I am seeing a crash on the Portenta C33 when using an MQTT client for a long duration (~15 minutes). The crash occurs within the delay call and occurs within the lwip_task of CNetIF.cpp. It certainly looks like we are seeing a memory management issue with the networking code.

We are using an SSL Client and certificates for our server authentication.

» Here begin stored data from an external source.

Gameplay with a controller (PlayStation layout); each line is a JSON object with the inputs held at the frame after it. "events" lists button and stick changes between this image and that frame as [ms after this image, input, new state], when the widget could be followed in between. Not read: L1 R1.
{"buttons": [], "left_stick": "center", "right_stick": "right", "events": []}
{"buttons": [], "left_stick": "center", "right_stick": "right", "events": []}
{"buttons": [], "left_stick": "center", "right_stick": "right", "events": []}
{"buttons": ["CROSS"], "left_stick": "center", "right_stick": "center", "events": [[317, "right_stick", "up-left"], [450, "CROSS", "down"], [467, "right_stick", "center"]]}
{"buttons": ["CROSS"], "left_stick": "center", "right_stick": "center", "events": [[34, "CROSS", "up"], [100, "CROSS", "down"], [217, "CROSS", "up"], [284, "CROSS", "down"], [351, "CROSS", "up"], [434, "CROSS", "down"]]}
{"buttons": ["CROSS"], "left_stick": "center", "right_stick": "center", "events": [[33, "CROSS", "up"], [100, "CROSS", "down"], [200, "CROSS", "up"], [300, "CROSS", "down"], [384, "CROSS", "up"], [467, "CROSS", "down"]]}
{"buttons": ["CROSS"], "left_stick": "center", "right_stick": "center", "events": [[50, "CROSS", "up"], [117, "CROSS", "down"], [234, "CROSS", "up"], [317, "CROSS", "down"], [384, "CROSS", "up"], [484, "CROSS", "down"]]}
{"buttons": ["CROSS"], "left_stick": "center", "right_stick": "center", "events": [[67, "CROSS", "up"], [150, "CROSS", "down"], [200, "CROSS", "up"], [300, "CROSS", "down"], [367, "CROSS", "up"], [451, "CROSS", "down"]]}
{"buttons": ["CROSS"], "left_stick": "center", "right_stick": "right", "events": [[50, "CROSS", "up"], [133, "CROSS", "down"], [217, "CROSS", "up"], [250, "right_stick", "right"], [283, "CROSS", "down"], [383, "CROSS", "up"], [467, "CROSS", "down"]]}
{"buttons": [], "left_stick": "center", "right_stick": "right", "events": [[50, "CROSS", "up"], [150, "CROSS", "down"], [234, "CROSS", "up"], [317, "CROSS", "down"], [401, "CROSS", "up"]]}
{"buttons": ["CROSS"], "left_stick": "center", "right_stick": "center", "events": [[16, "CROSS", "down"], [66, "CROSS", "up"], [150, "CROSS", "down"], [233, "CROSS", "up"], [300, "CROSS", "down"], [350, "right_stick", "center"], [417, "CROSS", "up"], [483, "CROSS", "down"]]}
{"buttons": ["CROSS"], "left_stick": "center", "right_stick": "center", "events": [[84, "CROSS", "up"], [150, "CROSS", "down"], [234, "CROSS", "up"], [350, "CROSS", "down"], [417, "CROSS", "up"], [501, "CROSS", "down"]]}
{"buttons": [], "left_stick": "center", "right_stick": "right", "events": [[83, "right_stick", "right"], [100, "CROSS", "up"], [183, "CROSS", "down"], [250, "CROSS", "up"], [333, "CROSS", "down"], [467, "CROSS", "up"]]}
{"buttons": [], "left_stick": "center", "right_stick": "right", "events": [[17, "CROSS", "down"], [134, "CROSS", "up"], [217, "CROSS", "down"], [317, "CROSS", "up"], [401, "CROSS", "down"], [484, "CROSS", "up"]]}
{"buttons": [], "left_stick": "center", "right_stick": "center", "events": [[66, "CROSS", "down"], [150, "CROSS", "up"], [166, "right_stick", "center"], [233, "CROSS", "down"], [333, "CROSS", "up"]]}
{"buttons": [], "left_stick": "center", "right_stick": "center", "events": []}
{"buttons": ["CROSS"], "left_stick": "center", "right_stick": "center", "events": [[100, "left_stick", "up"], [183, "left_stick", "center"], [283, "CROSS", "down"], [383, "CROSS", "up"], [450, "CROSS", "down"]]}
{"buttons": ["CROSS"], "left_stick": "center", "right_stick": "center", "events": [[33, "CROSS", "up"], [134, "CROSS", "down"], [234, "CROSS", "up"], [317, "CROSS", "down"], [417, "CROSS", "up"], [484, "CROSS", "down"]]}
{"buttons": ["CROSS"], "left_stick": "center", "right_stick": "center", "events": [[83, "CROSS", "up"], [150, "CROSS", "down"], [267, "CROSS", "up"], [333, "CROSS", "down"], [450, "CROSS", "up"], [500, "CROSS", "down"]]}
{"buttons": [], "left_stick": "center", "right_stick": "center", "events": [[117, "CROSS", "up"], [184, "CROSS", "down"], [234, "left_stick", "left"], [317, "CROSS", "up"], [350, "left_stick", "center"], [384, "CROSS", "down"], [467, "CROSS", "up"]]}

Spinnaker-design avatar Feb 14 '24 17:02 Spinnaker-design

Here is the call stack for the crash:

_free_r@0x00060a0a (/_free_r.dbgasm:51)
__gnu_cxx::new_allocator<CMsg>::deallocate@0x0005ae5e (/Users/kylevisner/.platformio/packages/[email protected]/arm-none-eabi/include/c++/7.2.1/ext/new_allocator.h:125)
std::allocator_traits<std::allocator<CMsg> >::deallocate@0x0005ae5e (/Users/kylevisner/.platformio/packages/[email protected]/arm-none-eabi/include/c++/7.2.1/bits/alloc_traits.h:462)
std::_Deque_base<CMsg, std::allocator<CMsg> >::_M_deallocate_node@0x0005ae5e (/Users/kylevisner/.platformio/packages/[email protected]/arm-none-eabi/include/c++/7.2.1/bits/stl_deque.h:609)
std::_Deque_base<CMsg, std::allocator<CMsg> >::_M_destroy_nodes@0x0005ae5e (/Users/kylevisner/.platformio/packages/[email protected]/arm-none-eabi/include/c++/7.2.1/bits/stl_deque.h:743)
std::_Deque_base<CMsg, std::allocator<CMsg> >::~_Deque_base@0x0005ae74 (/Users/kylevisner/.platformio/packages/[email protected]/arm-none-eabi/include/c++/7.2.1/bits/stl_deque.h:665)
std::deque<CMsg, std::allocator<CMsg> >::~deque@0x0005b1c4 (/Users/kylevisner/.platformio/packages/[email protected]/arm-none-eabi/include/c++/7.2.1/bits/stl_deque.h:1045)
std::queue<CMsg, std::deque<CMsg, std::allocator<CMsg> > >::~queue@0x0005b1c4 (/Users/kylevisner/.platformio/packages/[email protected]/arm-none-eabi/include/c++/7.2.1/bits/stl_queue.h:96)
CEspCom::clearToEspQueue@0x0005b1c4 (/CEspCom::clearToEspQueue.dbgasm:109)
esp_host_there_are_data_to_be_tx@0x0005a6e4 (/esp_host_there_are_data_to_be_tx.dbgasm:12)
esp_host_spi_transaction@0x0005a6f8 (/esp_host_spi_transaction.dbgasm:5)
esp_host_perform_spi_communication@0x0005a73e (/esp_host_perform_spi_communication.dbgasm:7)
CEspControl::communicateWithEsp@0x00058ed8 (/CEspControl::communicateWithEsp.dbgasm:10)
CLwipIf::lwip_task@0x0004c0a8 (/CLwipIf::lwip_task.dbgasm:30)
CLwipIf::timer_cb@0x0004c10a (/CLwipIf::timer_cb.dbgasm:4)
r_gpt_call_callback@0x0002e174 (Unknown Source:1719)
<signal handler called>@0xffffffe9 (Unknown Source:0)
bsp_prv_software_delay_loop@0x0002f864 (/bsp_prv_software_delay_loop.dbgasm:1)
delay@0x00023c0a (/delay.dbgasm:4)
SSLClient::read@0x0001f628 (/SSLClient::read.dbgasm:8)
SSLClient::connected@0x0001f5b8 (/SSLClient::connected.dbgasm:10)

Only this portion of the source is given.